Mr. Dean titles Part Four “Cognition and Computation of Computer Music.” I felt that some of the articles from Part Three should have been moved to this section, particularly Mr. Worrall’s piece on sonification. Chapter 19 is an immense chapter about cognition and creativity, focusing on a computational modeling of the process of musical composition based on a cognitive model of human behavior. The authors, Geraint A. Wiggins, Marcus T. Pearce, and Daniel Mullensiefen, have created the IDyOM system, a computer program to generate tonal music. The tone of this article is much more formal than the others, complete with the results of interviews in which subjects were asked to evaluate the software. Like many of the previous articles, Michael Casey’s chapter discusses his own work, focusing on SoundSpotter, an open-source software program which uses multiple features of the audio signal to find matches between audio files. Mr. Casey’s “soundspotting” is an experimental musical process, which builds on sampling, plunderphonics, remixing, and mashups by adding automatic audio organization and an external driving target signal.

The second Sounding Out section that is Part Six has articles by two giants of computer music, George Lewis and Pauline Oliveros. Mr. Lewis’s chapter consists of general musings on interactivity and improvisation. He takes his topic to the limits of human society, recognizing how we rely on past achievements for current work and understanding that we learn as much about improvisation from “observing and analyzing simple, everyday acts and collaborations as we do from analyzing the ‘truly creative’” (p. 463). The obligatory chapter from Ms. Oliveros is a recounting of her personal history of almost 50 years of working with electronics and music. Starting with oscillators and ending with telematic music (music over the internet), this is a quick ride through the decades as told by one of the field’s pioneers. The final article, “Empirical Studies of Computer Sound,” by Freya Bailes and Roger Dean is somewhat investigative, ending with a call for more researchers to examine computer-generated sound as an object of rigorous scientific study. I agree this is an area ripe for exploration and I thought it was great to include an article calling on researchers to further the state of computer music instead of reporting on the present or past state.

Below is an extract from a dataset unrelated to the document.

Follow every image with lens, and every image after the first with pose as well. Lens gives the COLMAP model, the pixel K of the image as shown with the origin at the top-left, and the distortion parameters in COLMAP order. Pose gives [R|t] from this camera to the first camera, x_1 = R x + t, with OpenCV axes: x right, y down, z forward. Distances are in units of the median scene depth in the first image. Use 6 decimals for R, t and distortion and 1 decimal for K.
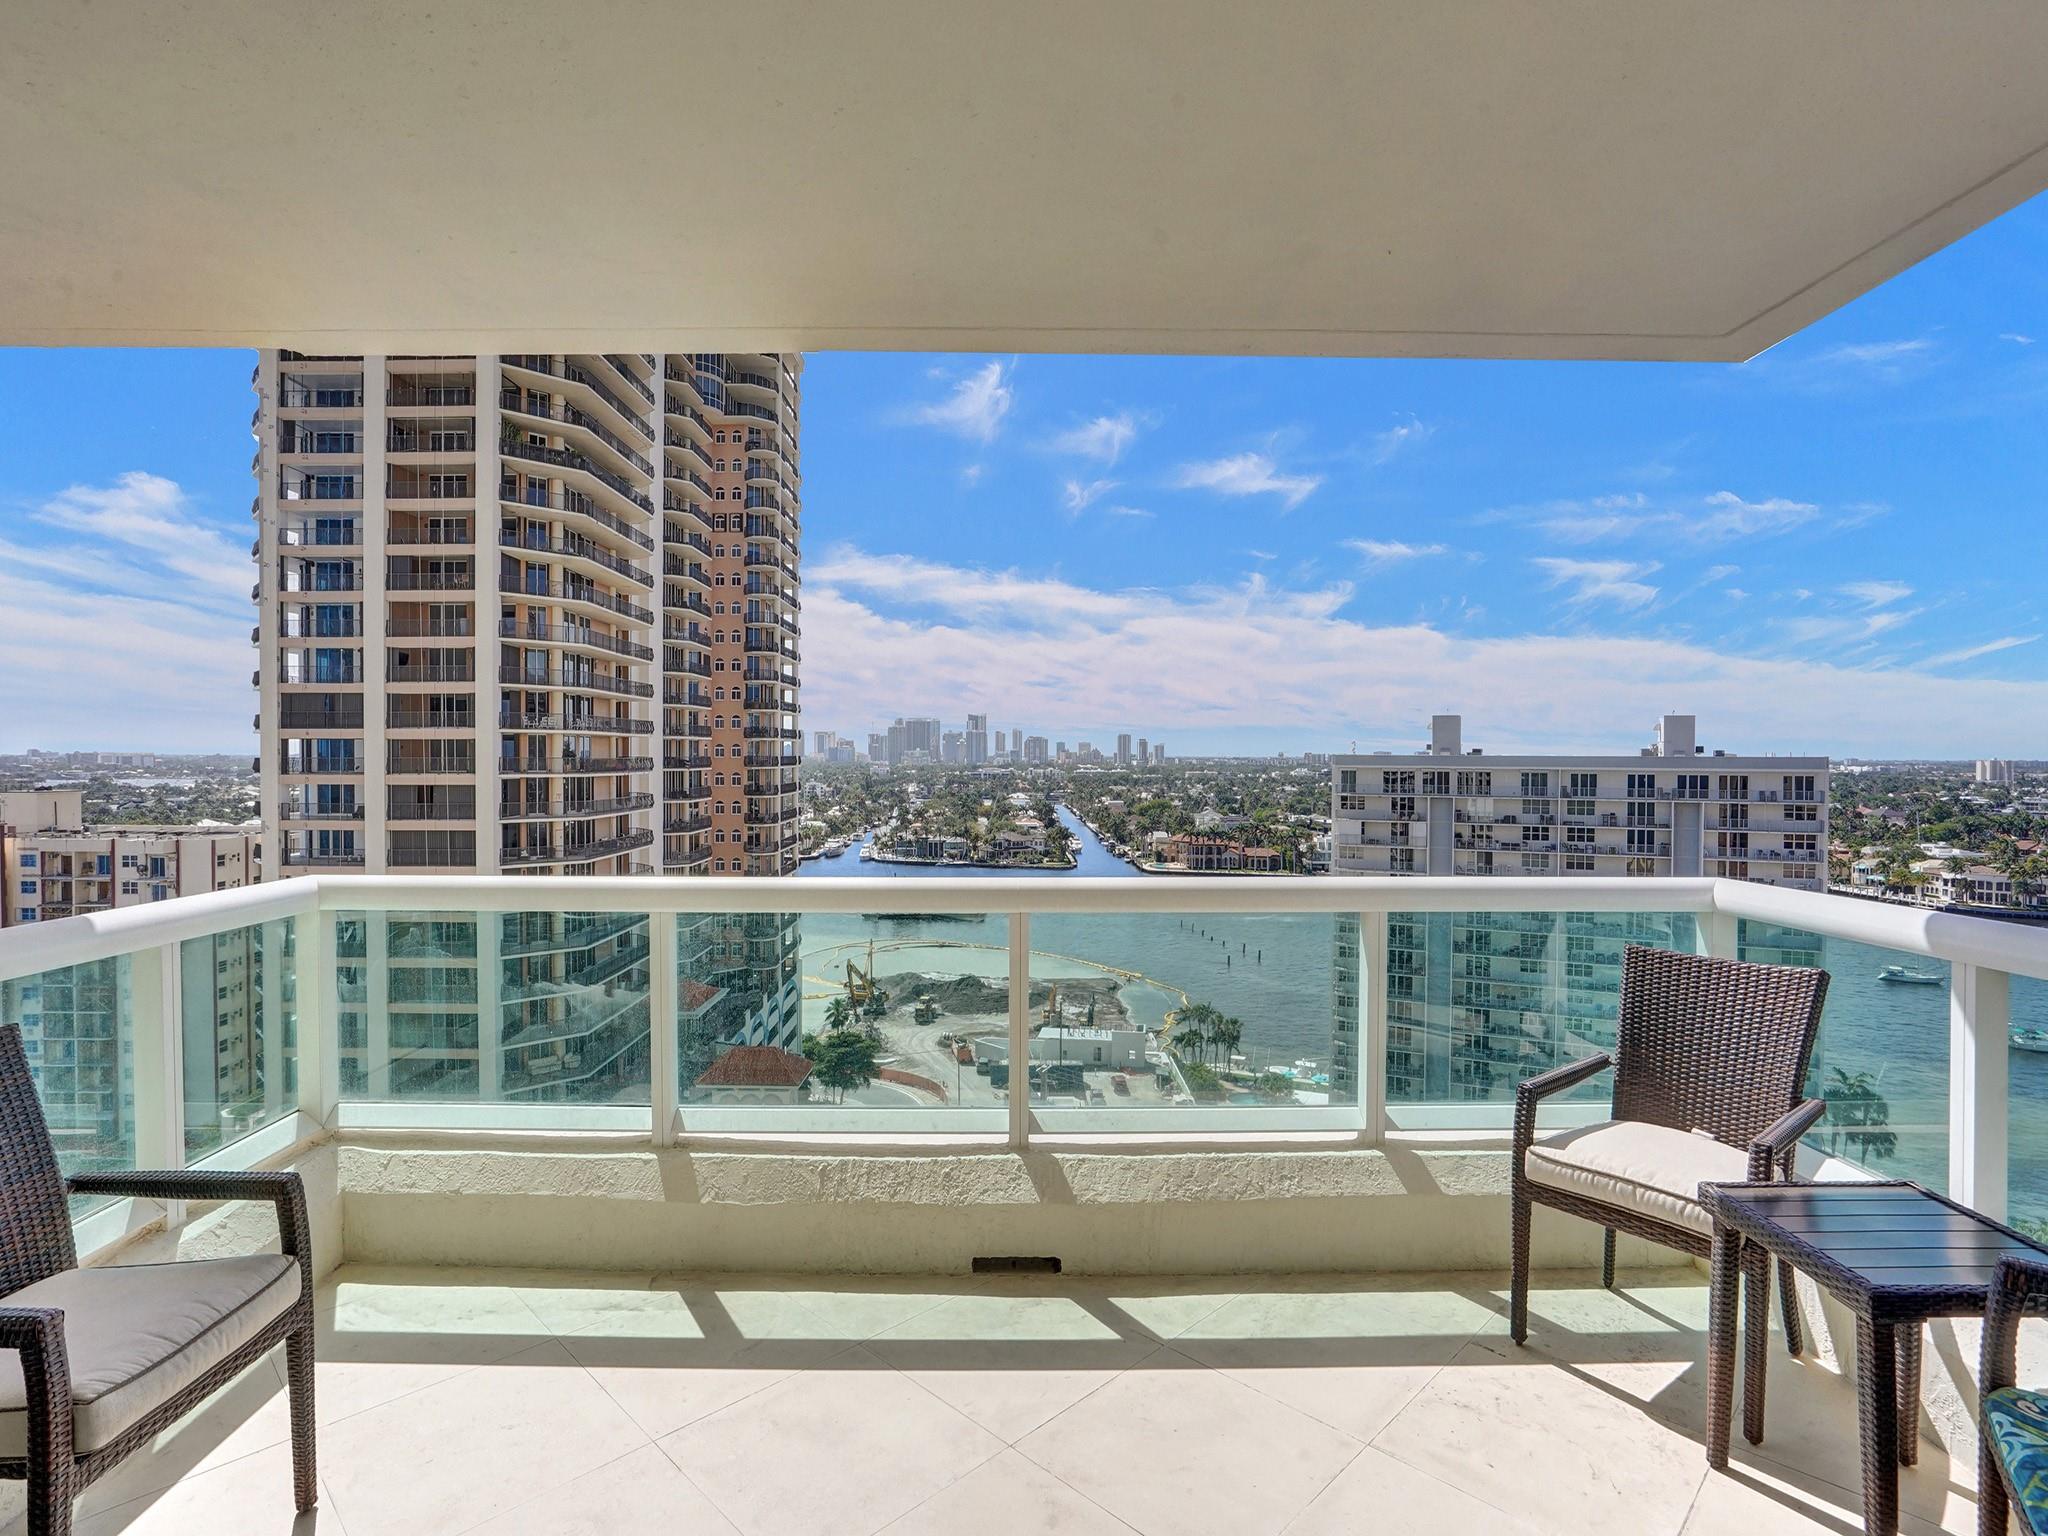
lens RADIAL K [[1039.5, 0, 1018.6], [0, 1039.5, 770.7], [0, 0, 1]] dist [-0.045330, 0.021784]
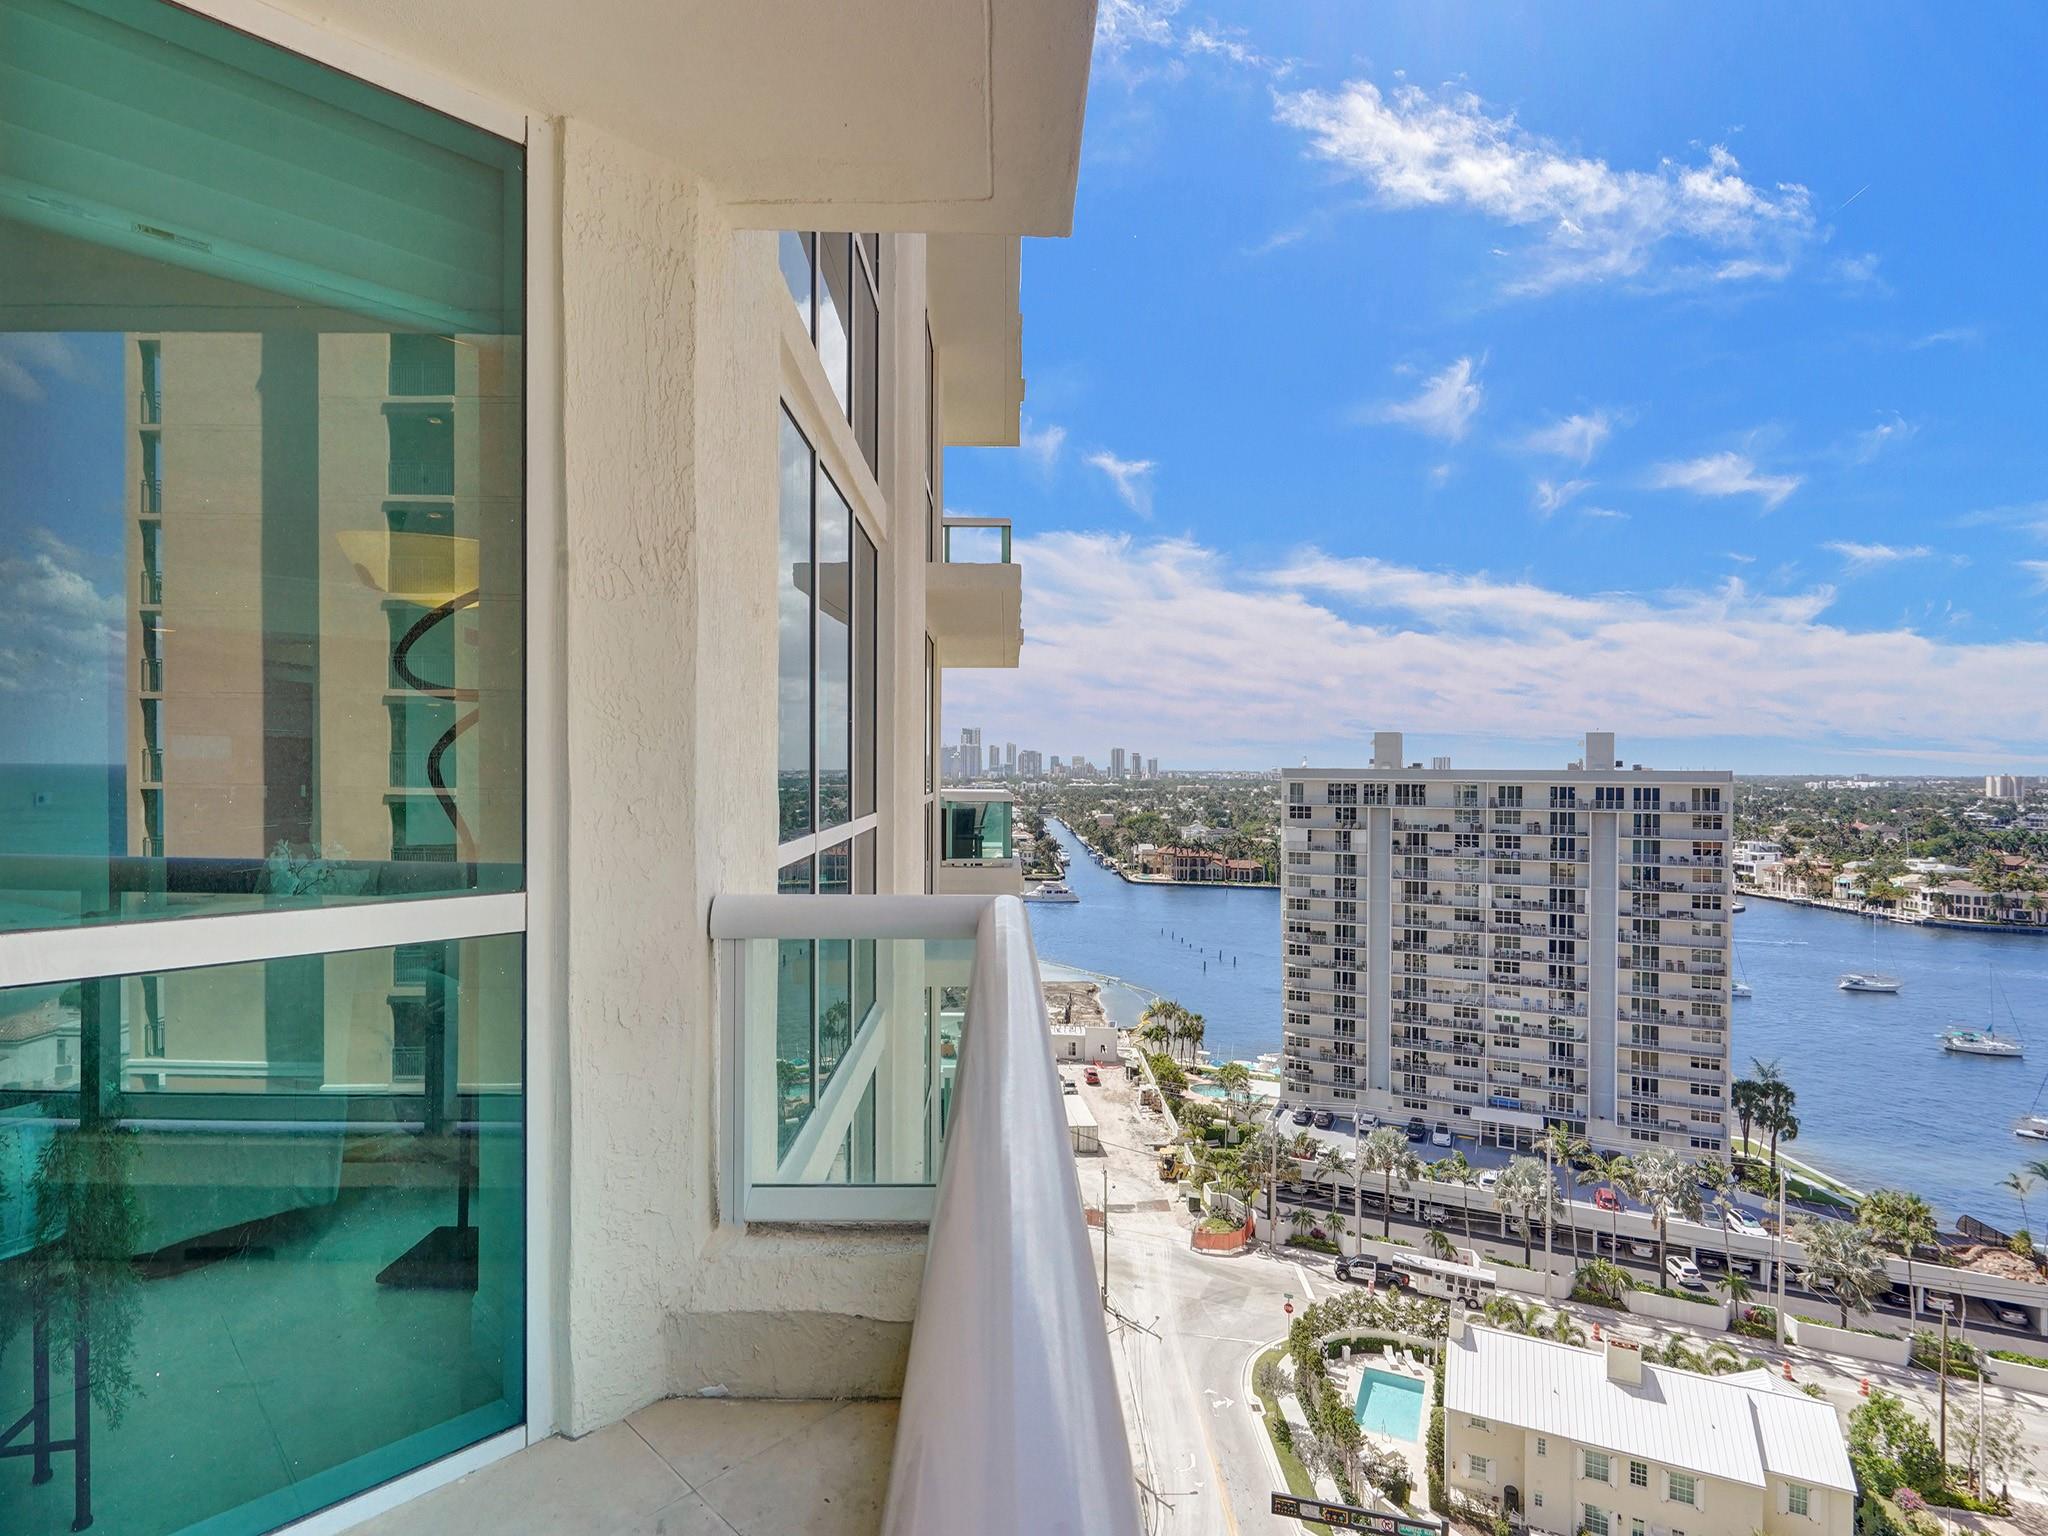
lens RADIAL K [[1060.2, 0, 997.1], [0, 1060.2, 775.2], [0, 0, 1]] dist [0.004385, -0.000018]
pose [[0.999806, 0.002254, -0.019555, 0.020447], [-0.002437, 0.999953, -0.009361, 0.002506], [0.019533, 0.009407, 0.999765, -0.101525]]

The final section is the most cohesive: every article is about cultural and educational issues, opening with Mary Simoni’s discussion of the gender ideal in music and technology. Her work is based on a seven-section survey, and the article is full of charts and graphs which demonstrate that the field of music technology has challenges around the perception of gender. I was disappointed in the lack of women authors in this collection, only five out of thirty-one, or 16 percent. The situation is even worse if you consider the number of pages women contributed. There are five articles by multiple authors—four of these articles had women collaborators. I assumed equal participation by all authors, so to determine the number of total pages contributed by females, I divided the number of pages in the collaborative articles by the number of collaborators. This yields 71 pages by women, or 12 percent of the total. I hope that by following Leigh Landy’s suggestions in the next article, “Sound Based Music 4 All,” to expose children to sound-based music early in life will not only build audiences and practitioners, but will also encourage more females to join the field. The final article is also about education in computer music. The authors, Jøran Rudi and Palmyre Pierroux, set out a nice comparison between electronic and acoustic music, then discuss the ten-year-old software DSP from the Norwegian Network for Technology, Acoustics and Music (NoTAM) and how it has been successfully used in educational settings.

Overall I think the Oxford Handbook of Computer Music captures the many facets of computer music, which have developed over the past 50 years. Although I thought the overall organization was somewhat strange, the sprawling nature of the articles made it impossible to organize effectively. Amazingly, all of the articles are well-written and well-referenced, making this an excellent starting point for research into almost any aspect of computer music at the start of the 21st century.